Posts Tagged ‘WI’

On June 27, AAUW staff rallied on Capitol Hill in support of an inclusive reauthorization of the Violence against Women Act (VAWA) that will protect all victims of domestic and sexual violence. At the rally, Reps. Gwen Moore (D-WI) and Judy Biggert (R-IL) spoke passionately in favor of a version of the bill that explicitly protects Native Americans; lesbian, gay, bisexual, and transgender individuals; and immigrants. The version of VAWA that passed the House excludes these protections. Moore and Biggert denounced the House version and expressed their outrage that partisan politics are dictating which victims of violence deserve protection.

The House bill also lacks campus safety provisions that are addressed by the Campus Sexual Violence Elimination (SaVE) Act, a bill that AAUW has supported for more than a year. The Campus SaVE Act helps protect women on college campuses by improving three key areas of sexual assault campus policy: transparency of information, response and victim assistance, and prevention efforts.

The Campus SaVE Act, which is in the version of VAWA passed by the Senate, requires colleges to establish sexual assault policies and judicial response, including publishing domestic violence, dating violence, and stalking incidents in annual security reports. The requirement for publishing clear explanations of university sexual assault policies is long overdue — inadequacy and lack of clarity in sexual assault policies are the primary barriers to victims reporting crimes.

§ **Data shown**
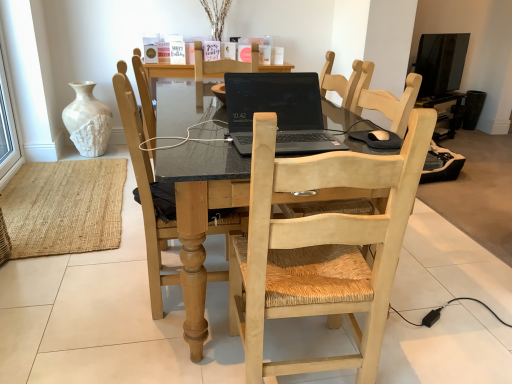
Find the location of `spots to the right of light wood woven seat at center, arranged as the first chair when viewed from the right`. spots to the right of light wood woven seat at center, arranged as the first chair when viewed from the right is located at coordinates (417, 348).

§ **What you have to do**
Return the passage of the post on the Violence against Women Act reauthorization starting at "The House bill" and ending at "victims reporting crimes.", copied word for word.

§ **Completed exercise**
The House bill also lacks campus safety provisions that are addressed by the Campus Sexual Violence Elimination (SaVE) Act, a bill that AAUW has supported for more than a year. The Campus SaVE Act helps protect women on college campuses by improving three key areas of sexual assault campus policy: transparency of information, response and victim assistance, and prevention efforts.

The Campus SaVE Act, which is in the version of VAWA passed by the Senate, requires colleges to establish sexual assault policies and judicial response, including publishing domestic violence, dating violence, and stalking incidents in annual security reports. The requirement for publishing clear explanations of university sexual assault policies is long overdue — inadequacy and lack of clarity in sexual assault policies are the primary barriers to victims reporting crimes.